Nevertheless, the anti-smoking forces are swirling in Europe. Ireland, Italy, Malta, Norway and Sweden have already banned smoking in public places. Finland, Poland, Latvia and Hungary are expected to follow. And in the United States, several states and major cities -- such as Boston, Los Angeles, New York and San Francisco -- have smoking bans in place. Montgomery County has a ban in place, and the District is considering one.

In 1991, the French government passed a law requiring restaurants and bars to provide nonsmoking areas. . . .

In France, the business of selling cigarettes is reserved for the 29,000 buralistes , or tobacconists, who are licensed to sell tobacco in France's bar-tabacs . . . .

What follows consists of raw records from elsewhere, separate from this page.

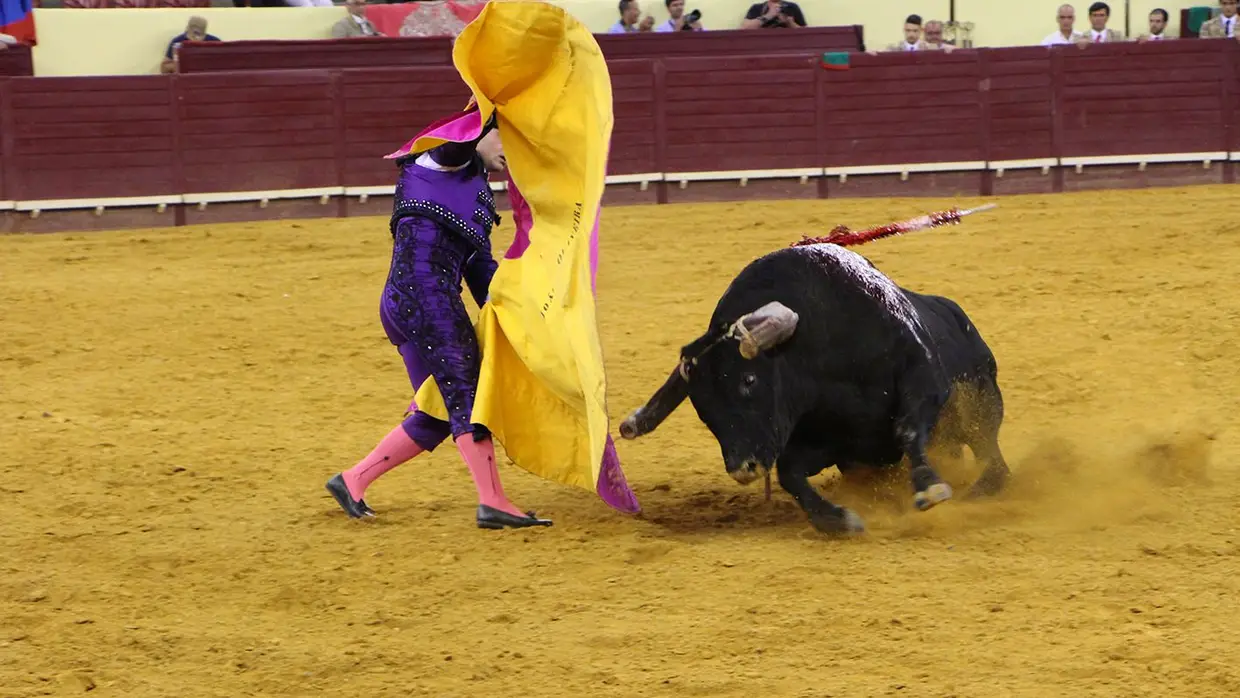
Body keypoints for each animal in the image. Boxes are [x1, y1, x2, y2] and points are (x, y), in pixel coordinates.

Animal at [615, 242, 1011, 533]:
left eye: (749, 380)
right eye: (701, 407)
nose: (743, 467)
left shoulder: (924, 380)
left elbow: (908, 429)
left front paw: (929, 487)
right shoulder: (831, 441)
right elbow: (789, 472)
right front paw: (838, 519)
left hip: (982, 405)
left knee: (991, 453)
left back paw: (981, 490)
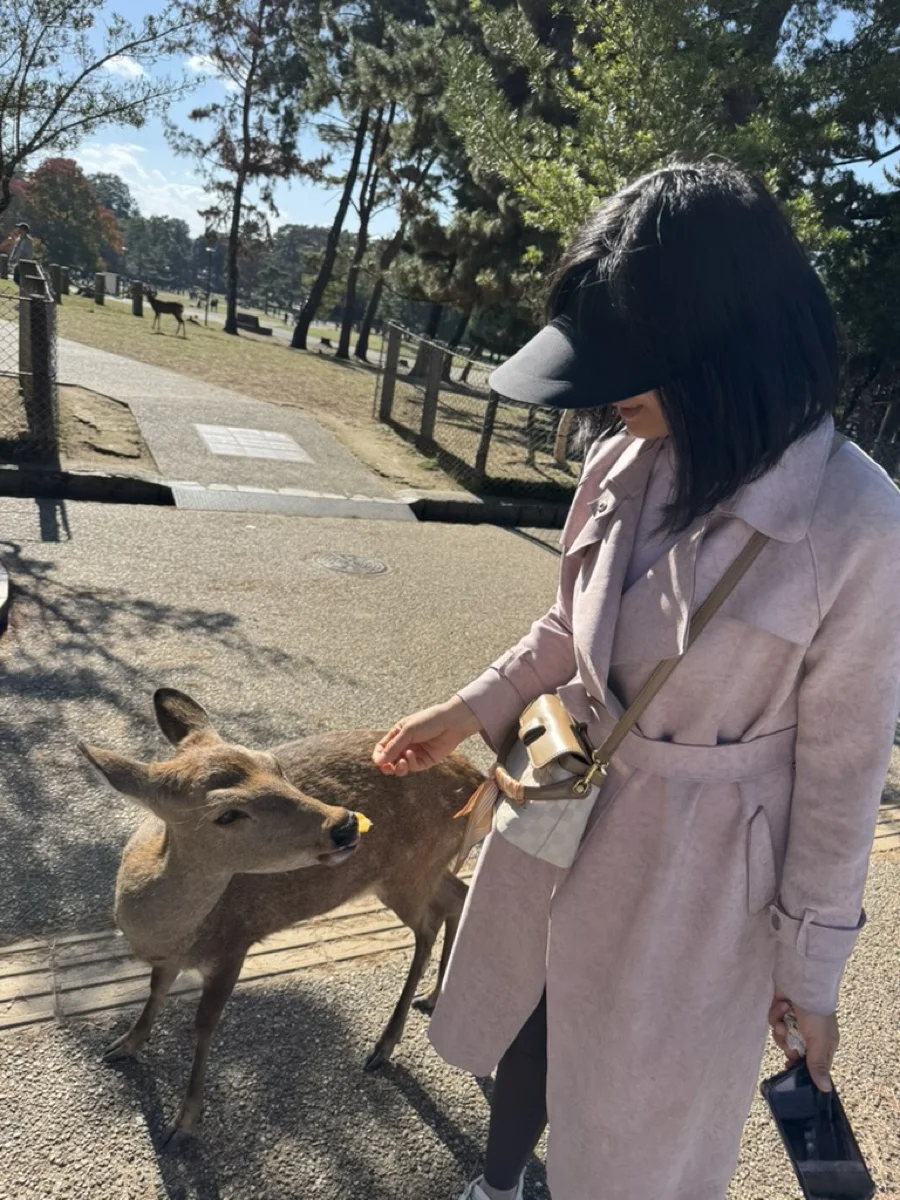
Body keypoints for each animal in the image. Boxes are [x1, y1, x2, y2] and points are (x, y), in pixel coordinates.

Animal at [78, 689, 480, 1147]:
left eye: (274, 765)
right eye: (226, 813)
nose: (344, 824)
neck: (165, 933)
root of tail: (478, 780)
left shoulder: (235, 942)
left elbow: (204, 1024)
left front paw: (183, 1123)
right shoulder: (170, 959)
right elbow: (155, 991)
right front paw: (124, 1044)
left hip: (408, 871)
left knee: (429, 925)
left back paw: (384, 1045)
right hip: (423, 869)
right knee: (457, 897)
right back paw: (432, 996)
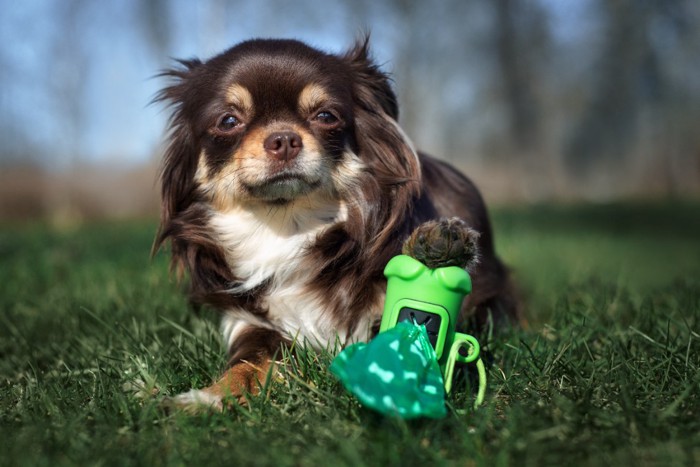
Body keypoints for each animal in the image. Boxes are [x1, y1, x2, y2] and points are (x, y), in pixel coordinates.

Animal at [154, 37, 520, 410]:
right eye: (228, 121)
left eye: (326, 116)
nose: (283, 139)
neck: (286, 227)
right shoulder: (248, 321)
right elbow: (248, 362)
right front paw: (210, 397)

The economic impact of smoking bans is unclear. In Italy, tobacco sales fell 20 percent following the ban on public smoking in January. In Ireland, restaurant revenues decreased around 7.5 percent in the first six months after its smoking ban began in March 2004 but have since begun to recover, according to studies by the Smoke Free Europe partnership. And researchers from the Harvard School of Public Health found that a smoking ban in Massachusetts did not adversely affect business for restaurants and bars.

Nevertheless, Andre Daguen, head of the Trade Union for Hotel Industries, worries about the effect of the ban on his members.